Transcribed page contents:
BEGIN

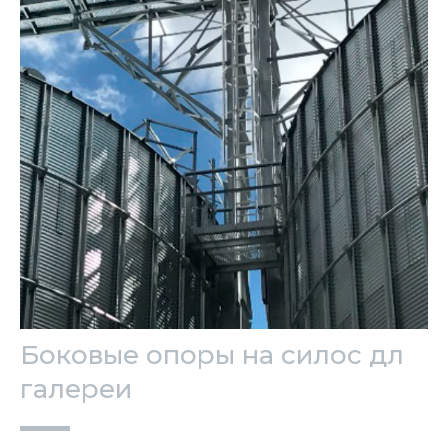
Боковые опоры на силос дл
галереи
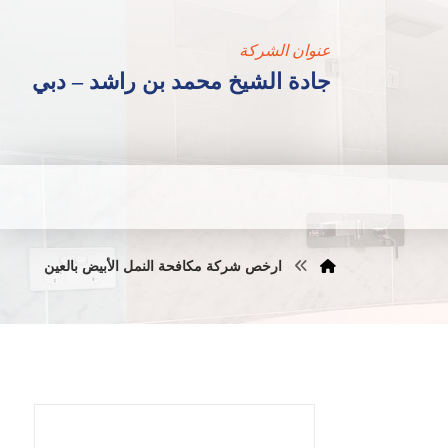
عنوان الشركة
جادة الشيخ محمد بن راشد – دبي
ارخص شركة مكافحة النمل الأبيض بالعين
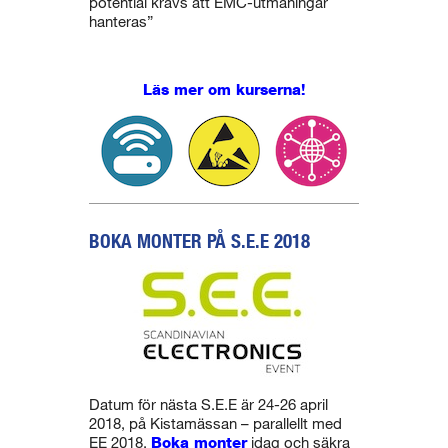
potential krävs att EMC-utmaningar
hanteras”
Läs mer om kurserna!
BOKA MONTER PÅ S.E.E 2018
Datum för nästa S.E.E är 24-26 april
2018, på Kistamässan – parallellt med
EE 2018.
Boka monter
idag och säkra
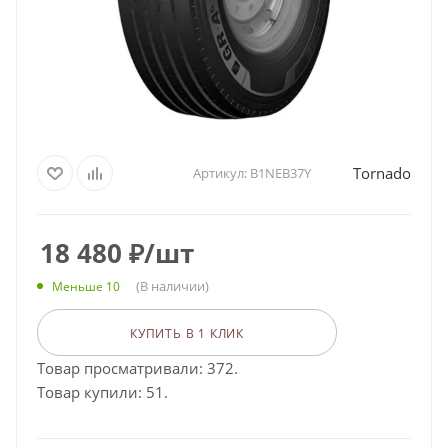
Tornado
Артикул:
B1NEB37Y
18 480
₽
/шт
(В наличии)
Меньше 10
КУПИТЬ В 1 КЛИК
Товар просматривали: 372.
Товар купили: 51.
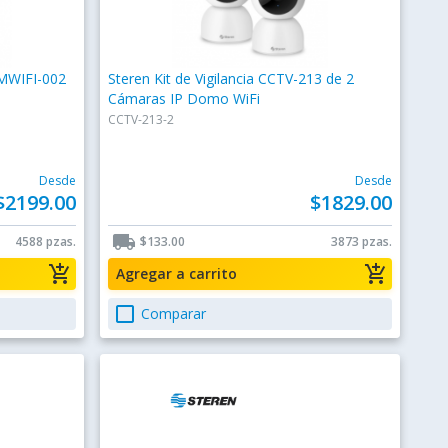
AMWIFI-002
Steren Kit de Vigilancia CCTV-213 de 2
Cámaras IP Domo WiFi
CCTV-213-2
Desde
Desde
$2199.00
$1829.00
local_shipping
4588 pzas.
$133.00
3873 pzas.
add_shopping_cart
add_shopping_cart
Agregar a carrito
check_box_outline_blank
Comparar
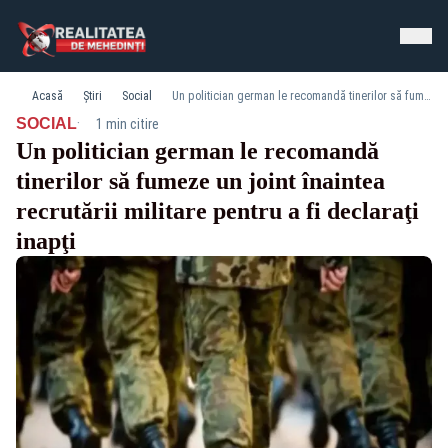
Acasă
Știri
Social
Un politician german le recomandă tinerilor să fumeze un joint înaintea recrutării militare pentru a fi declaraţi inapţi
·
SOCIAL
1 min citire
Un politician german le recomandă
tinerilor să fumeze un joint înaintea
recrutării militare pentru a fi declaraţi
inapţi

END

Required work: In the records above, which lines hold the string "pentru"? Copy each one.

Reply:
Un politician german le recomandă tinerilor să fumeze un joint înaintea recrutării militare pentru a fi declaraţi inapţi
recrutării militare pentru a fi declaraţi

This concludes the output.